### DESCRIPTION OF THE TASK
Reproduce the data below line for line, keeping every character unchanged.

### SOURCE RECORDS
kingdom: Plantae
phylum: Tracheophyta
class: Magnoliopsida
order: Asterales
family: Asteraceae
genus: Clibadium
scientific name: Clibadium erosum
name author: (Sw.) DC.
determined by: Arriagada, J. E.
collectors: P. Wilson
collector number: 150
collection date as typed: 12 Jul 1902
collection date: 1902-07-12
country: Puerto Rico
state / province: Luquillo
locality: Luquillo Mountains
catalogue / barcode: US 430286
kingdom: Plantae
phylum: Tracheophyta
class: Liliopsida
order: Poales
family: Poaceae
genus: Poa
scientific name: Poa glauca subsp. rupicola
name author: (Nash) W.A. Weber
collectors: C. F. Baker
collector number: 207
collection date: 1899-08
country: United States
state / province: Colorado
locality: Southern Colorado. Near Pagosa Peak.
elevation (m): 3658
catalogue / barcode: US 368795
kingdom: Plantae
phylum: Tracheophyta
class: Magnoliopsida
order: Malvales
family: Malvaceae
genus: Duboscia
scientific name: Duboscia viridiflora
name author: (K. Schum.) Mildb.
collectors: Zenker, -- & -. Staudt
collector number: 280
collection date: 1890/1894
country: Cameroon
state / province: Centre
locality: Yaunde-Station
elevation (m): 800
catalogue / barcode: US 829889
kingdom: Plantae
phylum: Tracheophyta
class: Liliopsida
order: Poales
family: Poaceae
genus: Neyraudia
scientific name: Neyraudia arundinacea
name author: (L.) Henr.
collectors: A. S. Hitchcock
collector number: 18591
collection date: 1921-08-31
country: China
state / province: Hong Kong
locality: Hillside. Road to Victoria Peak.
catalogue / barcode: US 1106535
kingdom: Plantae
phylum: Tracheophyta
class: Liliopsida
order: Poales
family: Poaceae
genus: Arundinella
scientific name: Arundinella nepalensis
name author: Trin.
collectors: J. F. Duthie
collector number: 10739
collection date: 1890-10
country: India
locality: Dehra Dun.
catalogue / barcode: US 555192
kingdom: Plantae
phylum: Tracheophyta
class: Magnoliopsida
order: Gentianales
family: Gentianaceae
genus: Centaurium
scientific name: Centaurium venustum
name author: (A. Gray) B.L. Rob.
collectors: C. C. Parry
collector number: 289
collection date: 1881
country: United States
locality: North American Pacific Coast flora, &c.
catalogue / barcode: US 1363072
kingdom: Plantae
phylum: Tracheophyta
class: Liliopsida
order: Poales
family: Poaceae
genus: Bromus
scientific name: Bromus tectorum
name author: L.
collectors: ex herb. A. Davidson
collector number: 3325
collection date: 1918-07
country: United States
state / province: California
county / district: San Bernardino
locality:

### COMPLETED EXERCISE
kingdom: Plantae
phylum: Tracheophyta
class: Magnoliopsida
order: Asterales
family: Asteraceae
genus: Clibadium
scientific name: Clibadium erosum
name author: (Sw.) DC.
determined by: Arriagada, J. E.
collectors: P. Wilson
collector number: 150
collection date as typed: 12 Jul 1902
collection date: 1902-07-12
country: Puerto Rico
state / province: Luquillo
locality: Luquillo Mountains
catalogue / barcode: US 430286
kingdom: Plantae
phylum: Tracheophyta
class: Liliopsida
order: Poales
family: Poaceae
genus: Poa
scientific name: Poa glauca subsp. rupicola
name author: (Nash) W.A. Weber
collectors: C. F. Baker
collector number: 207
collection date: 1899-08
country: United States
state / province: Colorado
locality: Southern Colorado. Near Pagosa Peak.
elevation (m): 3658
catalogue / barcode: US 368795
kingdom: Plantae
phylum: Tracheophyta
class: Magnoliopsida
order: Malvales
family: Malvaceae
genus: Duboscia
scientific name: Duboscia viridiflora
name author: (K. Schum.) Mildb.
collectors: Zenker, -- & -. Staudt
collector number: 280
collection date: 1890/1894
country: Cameroon
state / province: Centre
locality: Yaunde-Station
elevation (m): 800
catalogue / barcode: US 829889
kingdom: Plantae
phylum: Tracheophyta
class: Liliopsida
order: Poales
family: Poaceae
genus: Neyraudia
scientific name: Neyraudia arundinacea
name author: (L.) Henr.
collectors: A. S. Hitchcock
collector number: 18591
collection date: 1921-08-31
country: China
state / province: Hong Kong
locality: Hillside. Road to Victoria Peak.
catalogue / barcode: US 1106535
kingdom: Plantae
phylum: Tracheophyta
class: Liliopsida
order: Poales
family: Poaceae
genus: Arundinella
scientific name: Arundinella nepalensis
name author: Trin.
collectors: J. F. Duthie
collector number: 10739
collection date: 1890-10
country: India
locality: Dehra Dun.
catalogue / barcode: US 555192
kingdom: Plantae
phylum: Tracheophyta
class: Magnoliopsida
order: Gentianales
family: Gentianaceae
genus: Centaurium
scientific name: Centaurium venustum
name author: (A. Gray) B.L. Rob.
collectors: C. C. Parry
collector number: 289
collection date: 1881
country: United States
locality: North American Pacific Coast flora, &c.
catalogue / barcode: US 1363072
kingdom: Plantae
phylum: Tracheophyta
class: Liliopsida
order: Poales
family: Poaceae
genus: Bromus
scientific name: Bromus tectorum
name author: L.
collectors: ex herb. A. Davidson
collector number: 3325
collection date: 1918-07
country: United States
state / province: California
county / district: San Bernardino
locality:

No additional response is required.